Parágrafo único. Considera-se regular o exercício do poder de polícia quando desempenhado pelo órgão competente nos limites da lei aplicável, com OBSERVÂNCIA DO PROCESSO LEGAL e, tratando-se de atividade que a lei tenha como discricionária, sem ABUSO OU DESVIO DE PODER”

A ADPF é importante, ainda, pois a própria Constituição, em seu Artigo 144, parágrafo 7º, prevê que “a lei disciplinará a organização e o funcionamento dos órgãos responsáveis pela segurança pública, de maneira a garantir a EFICIÊNCIA de suas atividades“. Oras, não preciso ser jurista para interpretar que “EFICIÊNCIA”, aqui, é garantir o que está previsto no preâmbulo e no capítulo dos direitos fundamentais e que, portanto, as polícias não podem tudo, até porque não faltam leis que disciplinam a ação do Estado, a exemplo do Código de Processo Penal, a Lei que cria o Sistema Único de Segurança, a  Improbidade Administrativa, entre outras.

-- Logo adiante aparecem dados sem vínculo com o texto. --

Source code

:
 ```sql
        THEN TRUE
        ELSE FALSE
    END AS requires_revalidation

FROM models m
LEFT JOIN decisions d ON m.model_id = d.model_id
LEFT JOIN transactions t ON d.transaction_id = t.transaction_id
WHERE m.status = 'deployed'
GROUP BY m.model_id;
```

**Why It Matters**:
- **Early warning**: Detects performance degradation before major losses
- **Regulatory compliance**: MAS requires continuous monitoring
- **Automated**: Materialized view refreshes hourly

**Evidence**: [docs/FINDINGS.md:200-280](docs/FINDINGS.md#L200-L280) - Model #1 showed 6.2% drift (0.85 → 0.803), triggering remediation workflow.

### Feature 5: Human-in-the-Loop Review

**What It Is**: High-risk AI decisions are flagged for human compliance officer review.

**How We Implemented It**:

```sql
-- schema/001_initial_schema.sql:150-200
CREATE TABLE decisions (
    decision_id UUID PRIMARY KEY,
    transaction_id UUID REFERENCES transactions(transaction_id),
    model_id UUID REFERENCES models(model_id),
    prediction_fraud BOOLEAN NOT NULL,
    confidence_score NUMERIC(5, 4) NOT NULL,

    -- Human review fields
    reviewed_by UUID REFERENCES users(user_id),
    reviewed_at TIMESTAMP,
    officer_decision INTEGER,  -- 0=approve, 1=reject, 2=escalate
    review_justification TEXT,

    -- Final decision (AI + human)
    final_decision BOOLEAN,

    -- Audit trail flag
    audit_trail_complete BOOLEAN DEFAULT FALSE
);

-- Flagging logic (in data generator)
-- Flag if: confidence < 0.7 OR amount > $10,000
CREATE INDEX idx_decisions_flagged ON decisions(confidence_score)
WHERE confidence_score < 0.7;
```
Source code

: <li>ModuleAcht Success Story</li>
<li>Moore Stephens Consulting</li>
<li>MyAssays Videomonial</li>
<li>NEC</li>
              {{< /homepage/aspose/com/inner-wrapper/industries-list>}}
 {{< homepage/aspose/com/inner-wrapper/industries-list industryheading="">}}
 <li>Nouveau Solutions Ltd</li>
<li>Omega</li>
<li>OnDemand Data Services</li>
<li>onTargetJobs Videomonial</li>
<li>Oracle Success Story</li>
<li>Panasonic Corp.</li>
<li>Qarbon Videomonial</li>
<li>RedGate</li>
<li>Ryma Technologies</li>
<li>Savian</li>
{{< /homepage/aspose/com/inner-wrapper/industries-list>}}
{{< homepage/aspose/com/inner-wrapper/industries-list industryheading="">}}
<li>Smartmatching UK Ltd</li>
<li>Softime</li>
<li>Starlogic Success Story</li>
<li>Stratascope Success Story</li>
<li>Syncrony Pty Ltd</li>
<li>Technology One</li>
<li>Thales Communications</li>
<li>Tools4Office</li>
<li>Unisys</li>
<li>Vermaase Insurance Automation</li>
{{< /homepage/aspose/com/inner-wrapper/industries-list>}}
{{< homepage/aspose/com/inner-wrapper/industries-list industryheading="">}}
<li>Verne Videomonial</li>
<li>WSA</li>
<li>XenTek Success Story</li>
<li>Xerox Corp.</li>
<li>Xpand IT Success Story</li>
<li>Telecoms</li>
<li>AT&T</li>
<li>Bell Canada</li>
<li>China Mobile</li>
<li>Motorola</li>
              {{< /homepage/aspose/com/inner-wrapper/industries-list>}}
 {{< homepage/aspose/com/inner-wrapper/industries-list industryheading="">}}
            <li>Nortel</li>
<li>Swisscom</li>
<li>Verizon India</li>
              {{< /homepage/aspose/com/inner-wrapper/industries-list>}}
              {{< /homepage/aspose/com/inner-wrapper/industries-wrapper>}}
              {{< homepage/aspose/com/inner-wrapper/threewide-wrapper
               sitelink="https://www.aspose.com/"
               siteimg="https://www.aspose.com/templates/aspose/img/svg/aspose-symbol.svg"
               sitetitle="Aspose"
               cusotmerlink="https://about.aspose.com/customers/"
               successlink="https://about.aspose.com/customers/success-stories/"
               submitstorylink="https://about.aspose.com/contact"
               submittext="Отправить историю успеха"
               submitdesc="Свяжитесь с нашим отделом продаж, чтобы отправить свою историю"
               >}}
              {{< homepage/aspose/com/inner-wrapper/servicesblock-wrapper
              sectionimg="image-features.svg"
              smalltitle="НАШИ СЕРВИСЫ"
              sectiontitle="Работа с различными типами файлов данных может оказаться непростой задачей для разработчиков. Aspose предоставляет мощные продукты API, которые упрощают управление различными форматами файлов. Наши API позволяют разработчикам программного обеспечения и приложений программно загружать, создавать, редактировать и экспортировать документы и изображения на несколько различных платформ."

O STF tem a oportunidade de, na ADPF 635, atualizar a jurisprudência de modo a disciplinar tais tópicos e modernizar doutrinas de atuação policial frente ao que a CF prevê. O CNMP, por sua vez, dado que o Ministério Público detém a prerrogativa de controle externo da atividade policial não precisaria aguardar o STF e poderia, ele próprio, ampliar a ação dos Ministérios Públicos para além do controle de cada caso; do controle de eventuais desvios individuais de conduta. É preciso tratar segurança como um direito coletivo e difuso e cobrar os responsáveis por sua garantia para que ele seja implementado de acordo com a premissa de ser um direito fundamental inalienável e condição para o exercício da cidadania.

O Brasil precisa atualizar sua legislação e cobrar os órgãos para se ajustarem ao ordenamento constitucional. Isso significa repensar leis gerais ou orgânicas, normas operacionais e mecanismos de governança e controle. As polícias não podem ter liberdade para decidirem sobre quando vão respeitar decisões da Justiça. Uma segurança pública de fato eficiente pressupõe respeito incondicional às regras do jogo e, no Estado de Direito, quem dá a última palavra é o Judiciário. Não podemos aceitar nada além disso.

 

 

Para saber mais:

Segurança Pública no Brasil: história de uma construção inacabada. Marco Aurélio Ruediger e Renato Sérgio de Lima (orgs). Editora da FGV.